The gas particles in the air surrounding us are whizzing about at velocities near the speed of sound and colliding with their surroundings and with each other thousands of times per second. This is a very messy system for physicists to try and understand the internal workings of the particles, so we would much rather the particles sit still while we prod them. Ultracold atoms are our solution to this problem by slowing the atoms (and thus cooling) them to a near-standstill using laser cooling and magnetic trapping (see MOT page for how this works). These atoms, or ions, are cooled to millionths of a degree above absolute zero temperature (-273.16C or 0K), and even lower. This all occurs in an ultra high vacuum chamber so that the atoms are not affected by collisions with other particles, and this produces argueabley the purest quantum systems available. The best example of this is the production of 'degenerate quantum gases', most notably Bose-Einstein Condensates, in which one can see (with your own eyes) the Heisenburg Uncertainty Principle at work.

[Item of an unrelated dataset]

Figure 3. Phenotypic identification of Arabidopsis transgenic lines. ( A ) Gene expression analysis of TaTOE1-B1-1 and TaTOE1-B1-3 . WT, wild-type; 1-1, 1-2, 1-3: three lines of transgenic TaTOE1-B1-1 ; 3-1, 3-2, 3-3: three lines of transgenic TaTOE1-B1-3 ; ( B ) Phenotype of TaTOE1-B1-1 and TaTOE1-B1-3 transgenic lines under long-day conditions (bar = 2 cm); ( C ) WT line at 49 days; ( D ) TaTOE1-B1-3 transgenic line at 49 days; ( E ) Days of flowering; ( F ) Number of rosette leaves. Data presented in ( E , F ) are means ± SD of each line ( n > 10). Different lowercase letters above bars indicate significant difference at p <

Applications of ultracold atoms

The extraordinary properties of the quantum mechanical wavefunction allow a variety of quantum-enabled measurement and processing techniques with the potential to surpass the precision, sensitivity and compactness of conventional, classical systems. Using the wave-like nature of carefully controlled beams of atoms or ions in place of optical waves, atomic interferometers bring the precision of the short de Broglie wavelength, and a sensitivity to mass and charge, that allow the precision of laser gyroscopes to be beaten and extended: quantum coherence is exploited to yield tiny but precise accelerometers, gravimeters, gyroscopes and magnetometers with a wealth of applications from navigation to geodesy and prospecting, and from seismology to medical imaging. The small size, sharp resonances and indistinguishability of atoms of a given element allow tiny atomic clocks with absolute accuracy, for applications from time-keeping to communication frequency standards to global position-finding. The fundamentally quantum process of entanglement allows intrinsically secure communication, massively parallel processing and resolution-beating quantum imaging, while squeezing can be used to extract the ultimate sensitivity.

Atom Chips

The heart of many such quantum-enabled techniques is a sample of ultracold, vapour-phase atoms or ions, whose thermal motion has been slowed until the atoms are all but stationary and can be caught and manipulated by gentle optical or electromagnetic potentials.

Quantus ChipQuantus Chip
Many researchers world-wide are investigating the miniaturization of such systems into 'atom chips', which allow the trapping and manipulation fields for ever more complex processes to be produced by the electrodes and conductors of a tiny microfabricated circuit. Atom chip configurations have been and continue to be explored for magnetometers, gravitational and inertial sensors, and atomic clocks; and laboratory demonstrations have shown world-beating performance with, for example, chip-scale magnetometers recently demonstrating (tens of fT/Hz½) sensitivity that can otherwise only be obtained using cryogenic SQUID sensors.

Our Goal

The development of laboratory prototypes into true technological devices will require miniaturization not just of the manipulation fields and electrodes but also of the cold atom sources, vacuum chambers, pumps, gauges, lasers, optics and detectors that surround them. This is where we come in.